Vorschlag ist umstritten
Dieser Vorschlag ist allerdings höchst umstritten, da die Geheimdienstarbeit in die nationale Kompetenz der EU-Staaten fällt. Der deutsche Innenminister Thomas De Maiziere lehnte die Schaffung eines europäischen Geheimdienstes am Freitag bei dem Sondertreffen ab. Stattdessen sollten die Staaten besser Informationen austauschen, sagte er.
Auch Innenministerin Johanna Mikl-Leitner (ÖVP) forderte eine bessere Koordination und kritisierte "Defizite im Informationsaustausch zwischen Polizei und den Nachrichtendiensten". Dieser Austausch sei vor allem auch wichtig, um Finanzströme bzw. die Finanzierung zu stoppen.
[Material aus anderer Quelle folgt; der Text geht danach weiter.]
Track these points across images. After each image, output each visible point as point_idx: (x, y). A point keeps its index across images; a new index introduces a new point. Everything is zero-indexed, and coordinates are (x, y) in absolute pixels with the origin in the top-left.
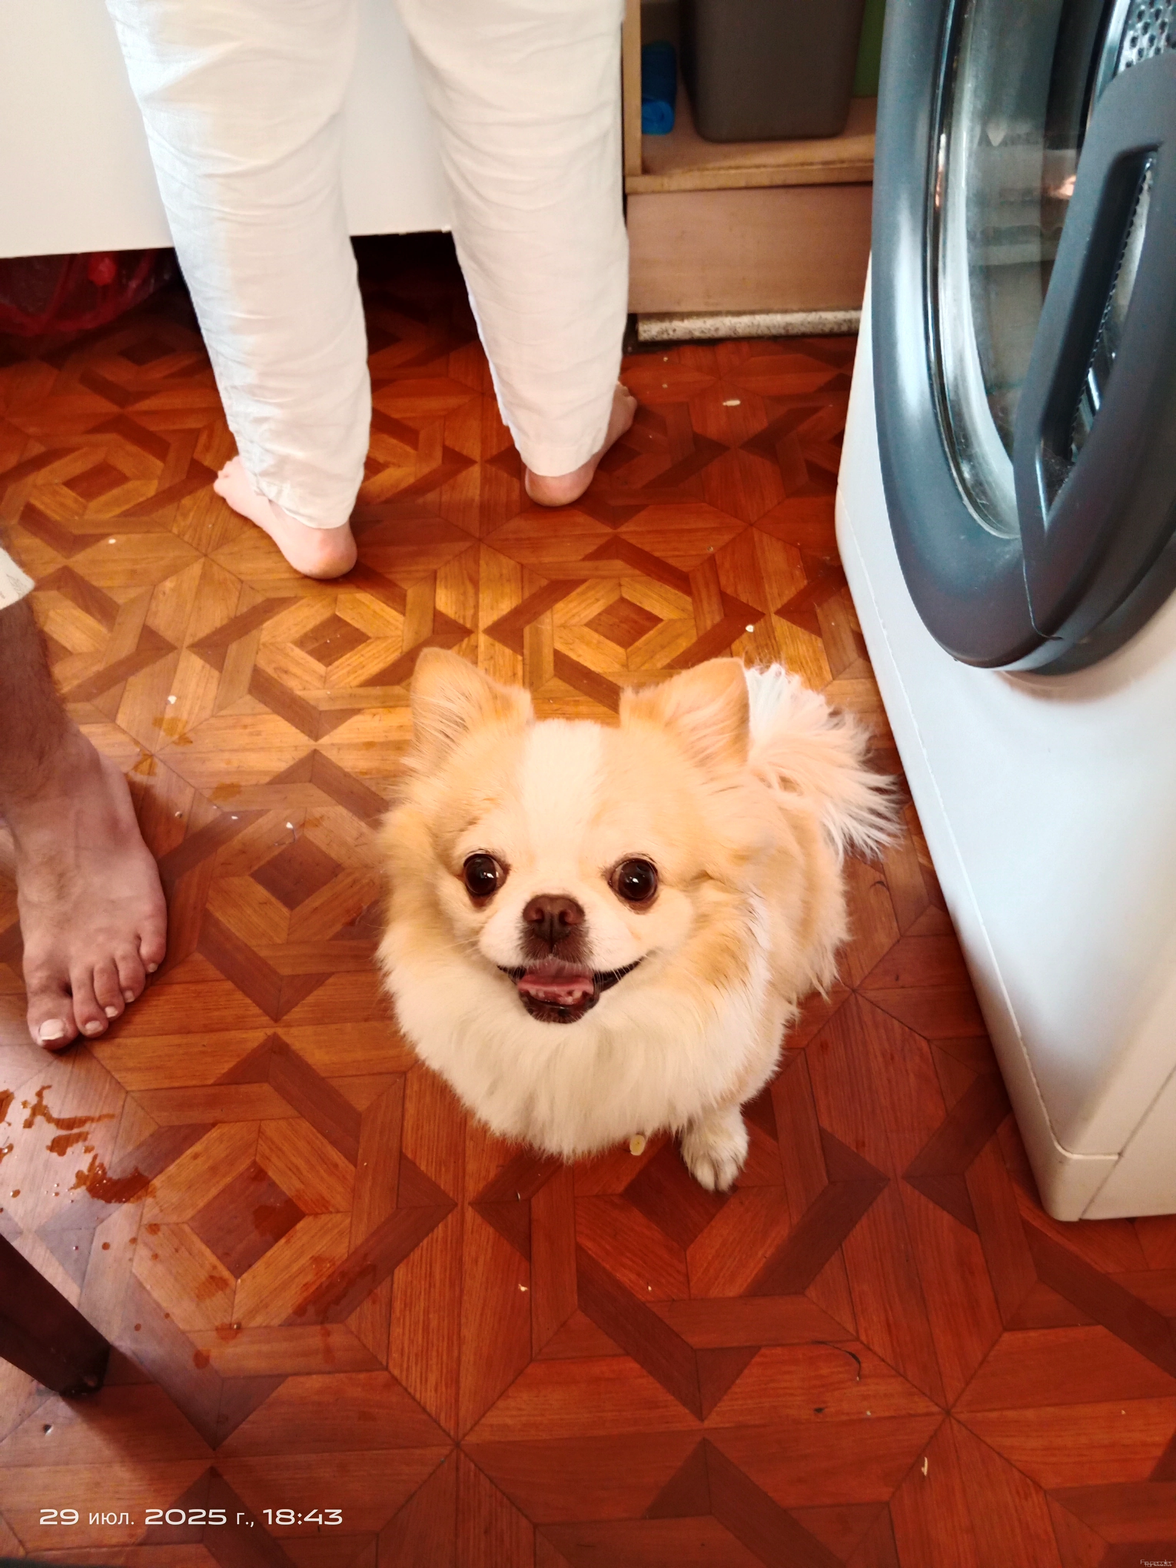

Im Bereich der Kriminalitätsbekämpfung funktioniere die EU-Koordination laut Mikl-Leitner "sehr gut", vor allem im Kampf gegen den Terror gebe es aber "Luft nach oben".
Bekämpfung der Terrorfinanzierung
Justizminister Wolfgang Brandstetter (ÖVP) fordert einen stärkeren Fokus auf die Bekämpfung der Terrorismusfinanzierung. Österreich habe bereits sehr strenge Strafen gegen die Finanzierung von Terrorismus, sagte Brandstetter am Freitag in Brüssel. "Wer auch immer dem IS Öl abkauft, unterstützt den Terrorismus", sagte Brandstetter. Zur Bekämpfung der Radikalisierung muslimischer Jugendlicher hätten sich die EU-Justizminister bereits verständigt. Hier gelte es, sich besser zu koordinieren und voneinander zu lernen. Das Phänomen sei zu vielfältig, es gebe "keine Patentrezepte".
Frankreich hatte das Sondertreffen der EU-Innen- und Justizminister nach den Anschlägen von Paris vom vergangenen Freitag beantragt. Mehrere Gruppen von Attentätern hatten in einem Konzertsaal, in Lokalen sowie in der Nähe eines Fußballstadions 129 Menschen getötet. Mehrere der aus Frankreich und Belgien stammenden Täter sollen zeitweise in Syrien gewesen und dann nach Europa zurückgekehrt sein.